WHAT YOU NEED TO DO:
Render the lines below as a two-column CSV with header instruction,output. Give one row for each line that asks for something, holding that line's text and everything given in reply, each in a single quoted field with line breaks converted to spaces and the pictures left out.

SOURCE DATA:
+---+

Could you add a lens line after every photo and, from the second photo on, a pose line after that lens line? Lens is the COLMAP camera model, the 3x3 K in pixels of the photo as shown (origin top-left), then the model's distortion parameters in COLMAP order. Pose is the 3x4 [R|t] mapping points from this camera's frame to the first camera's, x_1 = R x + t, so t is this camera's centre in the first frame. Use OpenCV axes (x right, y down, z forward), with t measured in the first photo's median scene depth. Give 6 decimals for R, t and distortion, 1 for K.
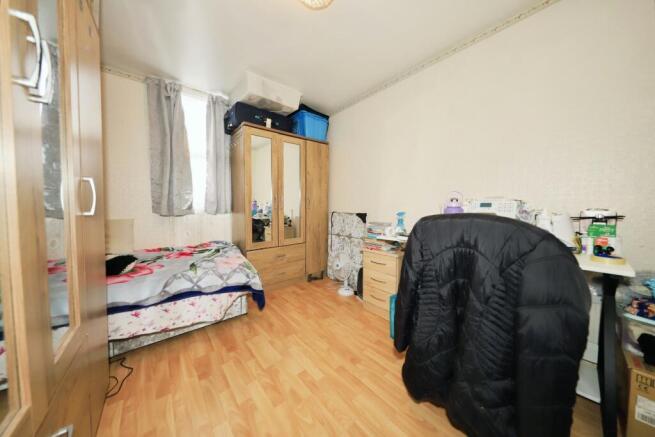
lens RADIAL K [[206.7, 0, 327.5], [0, 206.7, 218.5], [0, 0, 1]] dist [-0.000558, 0.000001]
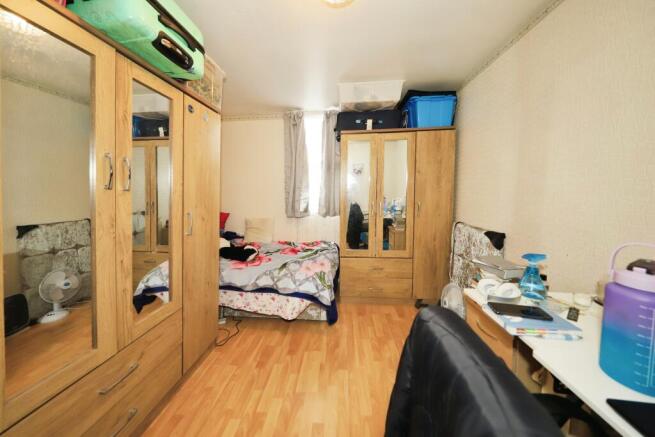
lens RADIAL K [[215.8, 0, 325.7], [0, 215.8, 196.9], [0, 0, 1]] dist [0.000319, 0.000002]
pose [[0.706329, 0.018866, -0.707632, 0.316750], [-0.037541, 0.999236, -0.010832, -0.129178], [0.706887, 0.034216, 0.706498, 0.199992]]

+---+

RESPONSE BOX:
instruction,output
"Could you add a lens line after every photo and, from the second photo on, a pose line after that lens line? Lens is the COLMAP camera model, the 3x3 K in pixels of the photo as shown (origin top-left), then the model's distortion parameters in COLMAP order. Pose is the 3x4 [R|t] mapping points from this camera's frame to the first camera's, x_1 = R x + t, so t is this camera's centre in the first frame. Use OpenCV axes (x right, y down, z forward), with t measured in the first photo's median scene depth. Give 6 decimals for R, t and distortion, 1 for K.","lens RADIAL K [[206.7, 0, 327.5], [0, 206.7, 218.5], [0, 0, 1]] dist [-0.000558, 0.000001] lens RADIAL K [[215.8, 0, 325.7], [0, 215.8, 196.9], [0, 0, 1]] dist [0.000319, 0.000002] pose [[0.706329, 0.018866, -0.707632, 0.316750], [-0.037541, 0.999236, -0.010832, -0.129178], [0.706887, 0.034216, 0.706498, 0.199992]]"